## What to produce:
Each line of the listing must be transcribed exactly, except for the images, which should be excluded.

## Input for this task:
┄┄┄┄┄┄┄┄┄┄
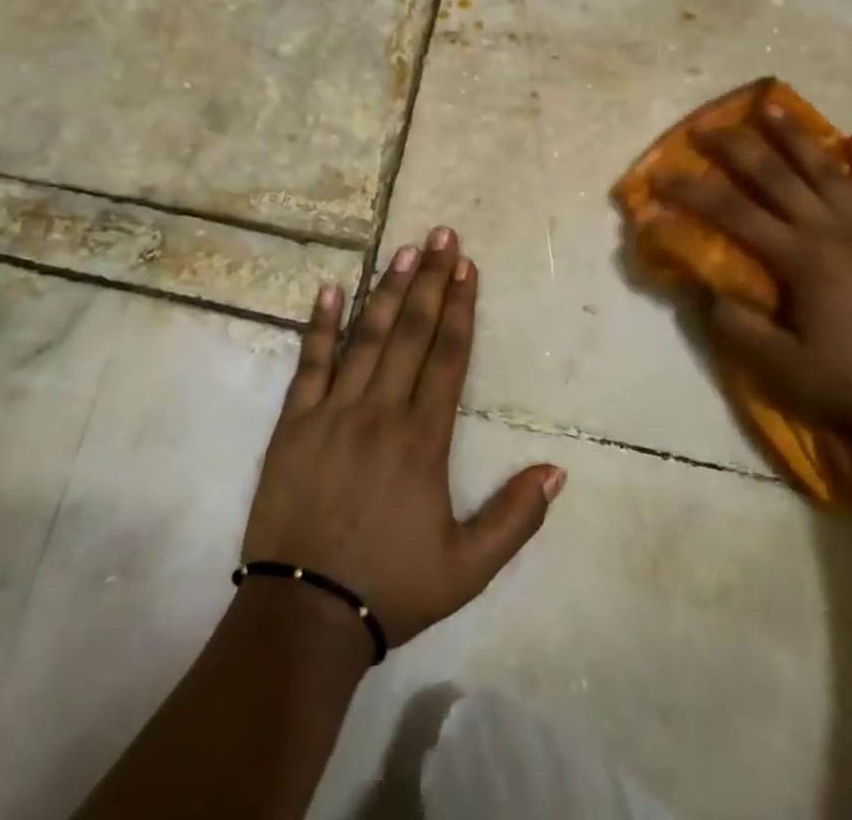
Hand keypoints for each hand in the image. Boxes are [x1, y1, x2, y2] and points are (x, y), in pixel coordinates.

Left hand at [241, 230, 565, 648]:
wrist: (304, 616)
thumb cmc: (390, 586)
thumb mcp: (467, 568)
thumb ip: (515, 518)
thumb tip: (557, 469)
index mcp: (422, 439)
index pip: (447, 356)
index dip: (460, 308)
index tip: (467, 266)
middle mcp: (380, 411)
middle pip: (410, 332)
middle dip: (429, 280)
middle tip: (440, 235)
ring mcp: (332, 412)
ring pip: (365, 337)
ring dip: (385, 290)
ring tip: (402, 249)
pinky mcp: (294, 423)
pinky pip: (309, 364)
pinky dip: (319, 325)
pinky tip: (328, 289)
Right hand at [655, 104, 851, 449]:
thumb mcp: (782, 368)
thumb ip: (739, 328)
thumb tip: (709, 292)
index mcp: (799, 258)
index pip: (733, 212)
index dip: (692, 191)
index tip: (661, 175)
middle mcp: (831, 230)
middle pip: (776, 176)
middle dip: (737, 147)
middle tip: (707, 126)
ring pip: (827, 171)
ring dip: (796, 137)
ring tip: (773, 106)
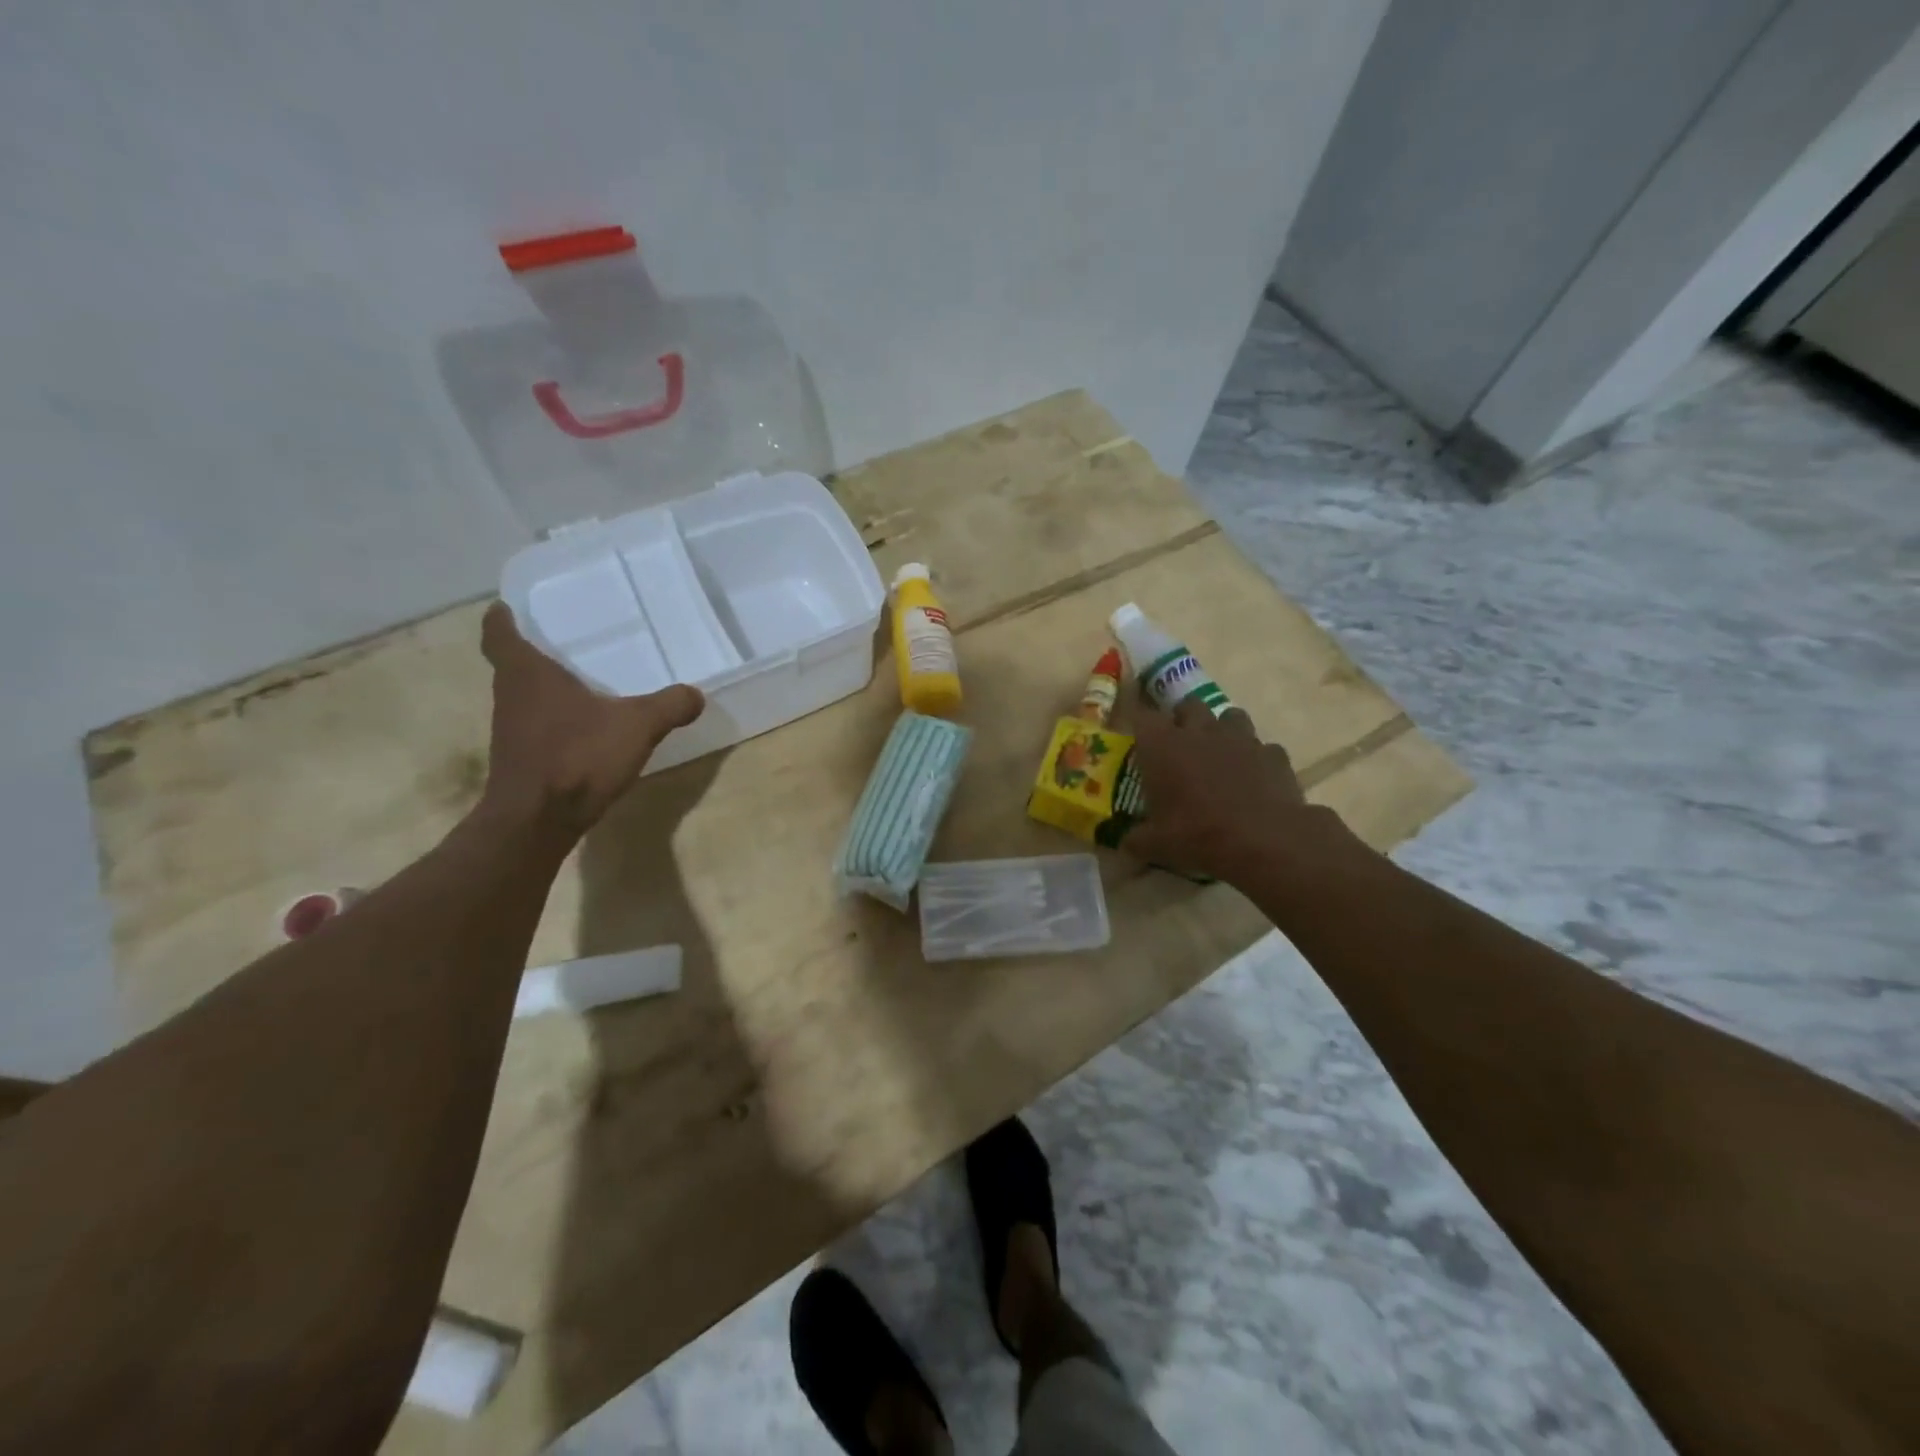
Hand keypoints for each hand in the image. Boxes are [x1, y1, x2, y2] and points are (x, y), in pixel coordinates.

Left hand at [477, 602, 704, 835]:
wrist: (537, 821)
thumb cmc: (578, 757)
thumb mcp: (637, 726)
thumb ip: (669, 706)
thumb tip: (695, 694)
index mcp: (527, 673)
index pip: (499, 633)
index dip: (503, 617)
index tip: (510, 605)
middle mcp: (510, 696)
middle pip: (512, 664)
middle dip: (534, 650)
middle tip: (566, 638)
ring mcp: (511, 730)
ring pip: (524, 695)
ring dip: (545, 686)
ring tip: (582, 678)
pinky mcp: (521, 758)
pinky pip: (537, 725)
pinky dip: (555, 718)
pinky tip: (586, 726)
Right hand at [1124, 700, 1327, 883]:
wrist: (1263, 841)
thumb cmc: (1198, 835)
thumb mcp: (1156, 845)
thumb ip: (1137, 838)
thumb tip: (1126, 842)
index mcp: (1163, 746)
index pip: (1143, 716)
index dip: (1141, 724)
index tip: (1140, 738)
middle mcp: (1200, 731)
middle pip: (1189, 705)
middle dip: (1183, 719)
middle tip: (1180, 745)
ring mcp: (1241, 738)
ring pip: (1230, 716)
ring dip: (1222, 731)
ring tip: (1220, 756)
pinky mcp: (1273, 754)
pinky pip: (1262, 748)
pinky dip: (1256, 759)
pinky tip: (1254, 780)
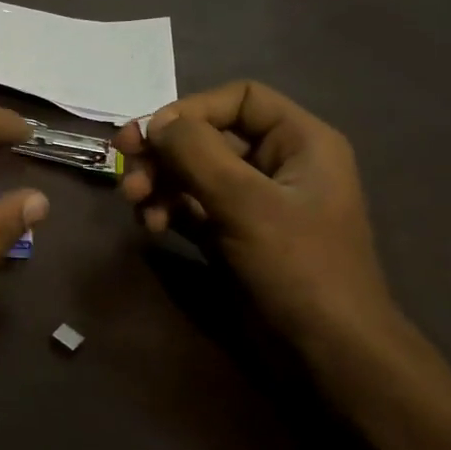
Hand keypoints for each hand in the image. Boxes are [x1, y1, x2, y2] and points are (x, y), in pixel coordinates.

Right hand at [111, 80, 396, 345]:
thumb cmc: (297, 266)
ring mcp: (253, 201)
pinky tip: (150, 227)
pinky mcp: (233, 233)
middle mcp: (277, 164)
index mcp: (300, 142)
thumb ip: (198, 154)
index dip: (192, 109)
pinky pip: (191, 206)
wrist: (326, 349)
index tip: (151, 135)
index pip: (239, 99)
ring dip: (158, 182)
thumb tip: (156, 123)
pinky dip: (167, 210)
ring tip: (134, 204)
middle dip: (164, 152)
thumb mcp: (246, 203)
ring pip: (193, 173)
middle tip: (124, 167)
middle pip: (208, 136)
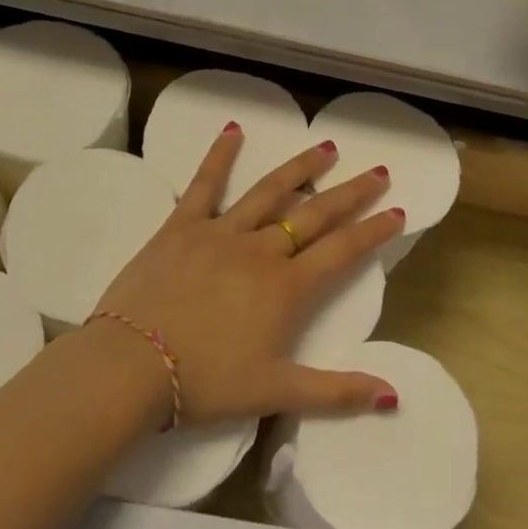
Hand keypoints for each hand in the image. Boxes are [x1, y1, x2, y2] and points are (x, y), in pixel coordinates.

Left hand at [92, 126, 404, 425]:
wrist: (131, 367)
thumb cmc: (205, 382)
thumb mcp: (275, 394)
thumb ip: (336, 393)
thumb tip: (393, 397)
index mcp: (286, 289)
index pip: (342, 251)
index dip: (372, 231)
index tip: (396, 210)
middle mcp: (261, 251)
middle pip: (314, 214)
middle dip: (350, 193)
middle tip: (376, 171)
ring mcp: (220, 232)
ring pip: (269, 192)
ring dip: (300, 168)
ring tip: (326, 147)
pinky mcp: (181, 226)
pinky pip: (204, 184)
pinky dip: (220, 156)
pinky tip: (233, 130)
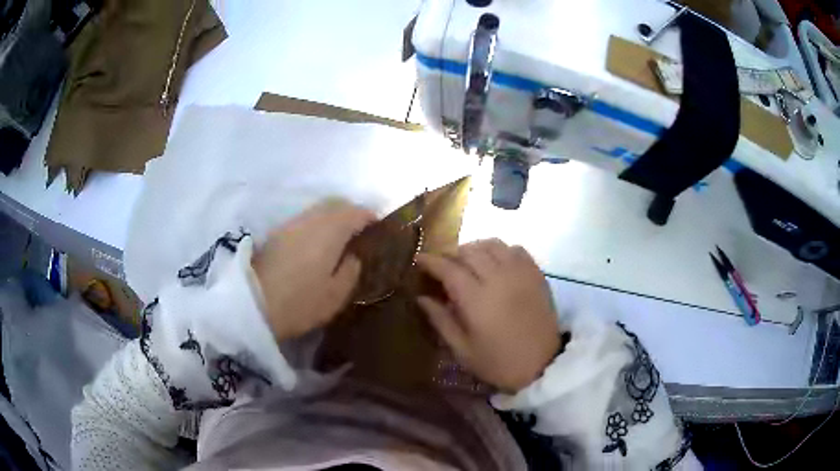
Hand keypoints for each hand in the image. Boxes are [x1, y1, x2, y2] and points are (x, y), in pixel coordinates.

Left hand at [252, 199, 374, 341]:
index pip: (356, 212)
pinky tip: (317, 242)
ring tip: (340, 236)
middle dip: (352, 211)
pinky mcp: (277, 232)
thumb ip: (351, 271)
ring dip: (333, 216)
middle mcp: (312, 219)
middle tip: (361, 229)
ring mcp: (292, 223)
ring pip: (319, 209)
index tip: (379, 227)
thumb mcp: (335, 295)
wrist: (251, 302)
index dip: (370, 217)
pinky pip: (305, 219)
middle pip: (336, 203)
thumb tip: (353, 256)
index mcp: (331, 231)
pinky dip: (317, 223)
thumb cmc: (299, 302)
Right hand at [416, 239, 560, 392]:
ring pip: (493, 244)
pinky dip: (501, 250)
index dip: (430, 260)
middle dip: (451, 254)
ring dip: (476, 248)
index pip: (448, 268)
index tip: (419, 259)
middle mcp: (498, 278)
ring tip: (469, 261)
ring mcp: (520, 273)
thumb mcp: (463, 350)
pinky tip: (497, 263)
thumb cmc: (499, 362)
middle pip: (469, 251)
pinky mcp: (536, 274)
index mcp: (476, 299)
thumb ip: (441, 320)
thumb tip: (421, 298)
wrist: (543, 365)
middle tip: (444, 265)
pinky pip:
┄┄┄┄┄┄┄┄┄┄
## Written solution:
Hand keypoints for each hand in the image. Boxes are [x1, y1, x2, y2] and points are (x, y), in pixel coordinates.

Left hand at [241, 230, 565, 648]:
wrist: (304, 616)
thumb cmc: (390, 586)
thumb mcp: (467, 568)
thumb ip: (515, 518)
thumb tip: (557, 469)
index mcp: (422, 439)
index pip: (447, 356)
index dip: (460, 308)
index tip: (467, 266)
middle mcp: (380, 411)
middle pip: (410, 332)
middle dip: (429, 280)
middle tip: (440, 235)
ring mcp: (332, 412)
ring pip: (365, 337)
ring dip: (385, 290)
ring tip: (402, 249)
pinky mcp: (294, 423)
pinky pip: (309, 364)
pinky dip: (319, 325)
pinky tip: (328, 289)
Right hand at [655, 104, 851, 449]:
thumb mcp: (782, 368)
thumb ip: (739, 328)
thumb tip: (709, 292)
index mcp: (799, 258)
index pip: (733, 212)
index dip: (692, 191)
index tip: (661, 175)
middle mcp: (831, 230)
middle pip: (776, 176)
middle dip: (737, 147)
middle tip: (707, 126)
ring pip: (827, 171)
ring dip: (796, 137)
ring tip: (773, 106)
Hand keypoints for each hand in the image. Boxes are [x1, y1, x2, y2] and points are (x, y), in pixel coordinates.

Left hand at [477, 602, 704, 835]:
wrist: (537, 821)
thumb cmc: (578, 757)
thumb mcp: (637, 726)
thumb ip: (669, 706)
thumb tip: (695, 694)
index mcp: (527, 673)
index pip: (499, 633)
index dip: (503, 617)
index tip: (510, 605)
middle mcp: (510, 696)
middle pip: (512, 664)
middle dip: (534, 650)
middle tip: (566, 638)
ring mcp: (511, 730)
ring pip: (524, 695)
ring dip: (545, 686)
ring tip: (582, 678)
pinky mcp: (521, 758)
pinky pip: (537, 725)
pinky dip: (555, 718)
pinky tip: (586, 726)
Right hand at [1124, 700, 1327, 883]:
wrist: (1263, 841)
thumb cmc: (1198, 835)
thumb mcp: (1156, 845)
thumb ip: (1137, 838)
thumb tip: (1126, 842)
index mcp: (1163, 746)
index pip: (1143, 716)
index dip: (1141, 724)
index tip: (1140, 738)
middle mcp: (1200, 731)
middle pip: (1189, 705)
middle dip: (1183, 719)
middle tip: (1180, 745)
ring mcp: (1241, 738)
ring pip: (1230, 716)
ring dip: (1222, 731)
ring tip: (1220, 756)
pinky mcp: (1273, 754)
pinky pip: (1262, 748)
pinky dip: (1256, 759)
pinky tip: (1254, 780)
Hand keypoints for each hand in the image. Boxes are [x1, y1, x2, y2] and points are (x, y), in pixel coordinates.

Right hand at [111, 80, 396, 345]:
thumb cmc: (297, 266)
ring mcp: (253, 201)
pinky tip: (150, 227)
pinky mcp: (233, 233)
middle mcp: (277, 164)
index mcp: (300, 142)
thumb ip: (198, 154)
index dip: (192, 109)
pinky pip: (191, 206)
wrist: (326, 349)
index tip: (151, 135)
index pip: (239, 99)
ring dip: (158, 182)
thumb tip: (156, 123)
pinky dip: (167, 210)
ring tip: (134, 204)
middle dip: (164, 152)
thumb mcp: (246, 203)
ring pip: (193, 173)
middle tip: (124, 167)
middle pip: (208, 136)
Hand keypoints for each hand in the image. Boxes are [x1, y1, x2, y2] and points are (x, y), in pixel coordinates.

Left hand at [92, 126, 404, 425]:
wrist: (131, 367)
thumb cmc: (205, 382)
thumb mcp: (275, 394)
thumb ip: (336, 393)
thumb tip: (393, 397)
index mcp: (286, 289)
index pip: (342, 251)
index dip: (372, 231)
index tip: (396, 210)
middle mcp: (261, 251)
middle pip: (314, 214)
middle dip: (350, 193)
middle tip: (376, 171)
ring mcp: (220, 232)
ring pip: (269, 192)
ring dip: (300, 168)
ring tip: (326, 147)
pinky mcp: (181, 226)
pinky pip: (204, 184)
pinky dip: (220, 156)
pinky tip: (233, 130)
Hand keypoints for each hand in the image. Boxes are [x1, y1, x2, y2] and points are (x, y), in pixel coordinates.

Left hand at [252, 199, 374, 341]:
index pip: (356, 212)
pinky tip: (317, 242)
ring tip: (340, 236)
middle dip: (352, 211)
pinky mcp: (277, 232)
thumb ip: (351, 271)
ring dip: (333, 216)
middle mcp: (312, 219)
middle tip: (361, 229)
ring mcp: (292, 223)
ring pip: (319, 209)
index tip: (379, 227)
thumb mcp: (335, 295)
wrist: (251, 302)
index dip: (370, 217)
pinky pip: (305, 219)
middle pip: (336, 203)
thumb tip: (353, 256)
index mcp: (331, 231)
pinky dip: (317, 223)
thumb cmc: (299, 302)
Right hand at [416, 239, 560, 392]:
ring pip: (493, 244)
pinky dip: (501, 250)
index dip: (430, 260)
middle dip: (451, 254)
ring dip: (476, 248)
index pip: (448, 268)
index tip: (419, 259)
middle mcp: (498, 278)
ring tip: (469, 261)
ring mcp: (520, 273)
thumb mcp: (463, 350)
pinky tip: (497, 263)
thumb cmc: (499, 362)
middle pip: (469, 251)
pinky mcp: (536, 274)
index mcp: (476, 299)
thumb ip: (441, 320)
thumb tip: (421, 298)
wrist: (543, 365)
middle tip: (444, 265)
pinky pip:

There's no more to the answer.